With nothing added or left out, output the listing that follows.

Records for the task:
+--

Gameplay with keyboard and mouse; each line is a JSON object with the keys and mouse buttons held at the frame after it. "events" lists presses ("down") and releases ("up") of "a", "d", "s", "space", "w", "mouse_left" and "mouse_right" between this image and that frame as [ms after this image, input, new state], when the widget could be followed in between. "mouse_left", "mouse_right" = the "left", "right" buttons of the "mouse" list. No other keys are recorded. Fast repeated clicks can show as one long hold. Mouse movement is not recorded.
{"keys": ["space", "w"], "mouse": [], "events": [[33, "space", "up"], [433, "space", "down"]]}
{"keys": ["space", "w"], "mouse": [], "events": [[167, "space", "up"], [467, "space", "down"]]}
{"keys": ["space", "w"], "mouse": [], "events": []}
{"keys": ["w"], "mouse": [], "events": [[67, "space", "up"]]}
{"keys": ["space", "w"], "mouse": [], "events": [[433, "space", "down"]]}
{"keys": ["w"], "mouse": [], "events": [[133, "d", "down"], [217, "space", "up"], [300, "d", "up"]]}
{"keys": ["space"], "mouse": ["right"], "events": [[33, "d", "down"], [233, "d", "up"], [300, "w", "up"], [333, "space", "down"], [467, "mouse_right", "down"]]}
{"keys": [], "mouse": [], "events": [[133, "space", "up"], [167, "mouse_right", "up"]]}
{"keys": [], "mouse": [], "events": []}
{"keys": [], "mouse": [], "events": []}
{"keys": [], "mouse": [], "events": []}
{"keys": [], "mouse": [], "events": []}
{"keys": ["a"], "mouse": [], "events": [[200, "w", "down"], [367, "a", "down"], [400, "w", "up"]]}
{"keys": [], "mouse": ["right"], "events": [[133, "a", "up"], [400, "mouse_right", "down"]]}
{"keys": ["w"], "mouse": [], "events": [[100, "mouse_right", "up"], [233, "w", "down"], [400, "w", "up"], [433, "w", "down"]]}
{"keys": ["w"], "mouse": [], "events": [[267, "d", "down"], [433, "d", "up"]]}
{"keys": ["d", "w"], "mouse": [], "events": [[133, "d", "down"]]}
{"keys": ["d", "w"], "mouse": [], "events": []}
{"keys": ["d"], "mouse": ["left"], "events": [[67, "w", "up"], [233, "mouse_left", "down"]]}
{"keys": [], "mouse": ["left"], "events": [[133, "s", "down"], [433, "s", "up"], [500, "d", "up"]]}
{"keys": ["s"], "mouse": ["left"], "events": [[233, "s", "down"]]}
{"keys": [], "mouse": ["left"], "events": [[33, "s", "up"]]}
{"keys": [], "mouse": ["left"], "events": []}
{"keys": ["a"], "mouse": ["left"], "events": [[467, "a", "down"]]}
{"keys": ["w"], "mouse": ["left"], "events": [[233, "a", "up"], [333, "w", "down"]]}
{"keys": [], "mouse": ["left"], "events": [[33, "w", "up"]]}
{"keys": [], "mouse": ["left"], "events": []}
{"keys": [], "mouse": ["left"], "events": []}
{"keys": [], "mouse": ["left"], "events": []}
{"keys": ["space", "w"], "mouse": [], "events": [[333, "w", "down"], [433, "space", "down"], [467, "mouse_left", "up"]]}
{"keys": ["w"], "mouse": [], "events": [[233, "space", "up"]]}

+--

Task response:
Gameplay with keyboard and mouse; each line is a JSON object with the keys and mouse buttons held at the frame after it. "events" lists presses ("down") and releases ("up") of "a", "d", "s", "space", "w", "mouse_left" and "mouse_right" between this image and that frame as [ms after this image, input, new state], when the widget could be followed in between. "mouse_left", "mouse_right" = the "left", "right" buttons of the "mouse" list. No other keys are recorded. Fast repeated clicks can show as one long hold. Mouse movement is not recorded.
{"keys": ["space", "w"], "mouse": [], "events": [[33, "space", "up"], [433, "space", "down"]]}
{"keys": ["space", "w"], "mouse": [], "events": [[167, "space", "up"], [467, "space", "down"]]}
{"keys": ["space", "w"], "mouse": [], "events": []}
{"keys": ["w"], "mouse": [], "events": [[67, "space", "up"]]}
{"keys": ["space", "w"], "mouse": [], "events": [[433, "space", "down"]]}
{"keys": ["w"], "mouse": [], "events": [[133, "d", "down"], [217, "space", "up"], [300, "d", "up"]]}
{"keys": ["space"], "mouse": ["right"], "events": [[33, "d", "down"], [233, "d", "up"], [300, "w", "up"], [333, "space", "down"], [467, "mouse_right", "down"]]}
{"keys": [], "mouse": [], "events": [[133, "space", "up"], [167, "mouse_right", "up"]]}
{"keys": [], "mouse": [], "events": []}
{"keys": [], "mouse": [], "events": []}
{"keys": [], "mouse": [], "events": []}
{"keys": [], "mouse": [], "events": []}
{"keys": ["a"], "mouse": [], "events": [[200, "w", "down"], [367, "a", "down"], [400, "w", "up"]]}
{"keys": [], "mouse": ["right"], "events": [[133, "a", "up"], [400, "mouse_right", "down"]]}
{"keys": ["w"], "mouse": [], "events": [[100, "mouse_right", "up"], [233, "w", "down"], [400, "w", "up"], [433, "w", "down"]]}
{"keys": ["w"], "mouse": [], "events": [[267, "d", "down"], [433, "d", "up"]]}
{"keys": ["d", "w"], "mouse": [], "events": [[133, "d", "down"]]}
{"keys": ["d", "w"], "mouse": [], "events": []}
{"keys": ["d"], "mouse": ["left"], "events": [[67, "w", "up"], [233, "mouse_left", "down"]]}
{"keys": [], "mouse": ["left"], "events": [[133, "s", "down"], [433, "s", "up"], [500, "d", "up"]]}
{"keys": ["s"], "mouse": ["left"], "events": [[233, "s", "down"]]}
{"keys": [], "mouse": ["left"], "events": [[33, "s", "up"]]}
{"keys": [], "mouse": ["left"], "events": []}
{"keys": ["a"], "mouse": ["left"], "events": [[467, "a", "down"]]}
{"keys": ["w"], "mouse": ["left"], "events": [[233, "a", "up"], [333, "w", "down"]]}
{"keys": [], "mouse": ["left"], "events": [[33, "w", "up"]]}
{"keys": [], "mouse": ["left"], "events": []}
{"keys": [], "mouse": ["left"], "events": []}
{"keys": [], "mouse": ["left"], "events": []}
{"keys": ["space", "w"], "mouse": [], "events": [[333, "w", "down"], [433, "space", "down"], [467, "mouse_left", "up"]]}
{"keys": ["w"], "mouse": [], "events": [[233, "space", "up"]]}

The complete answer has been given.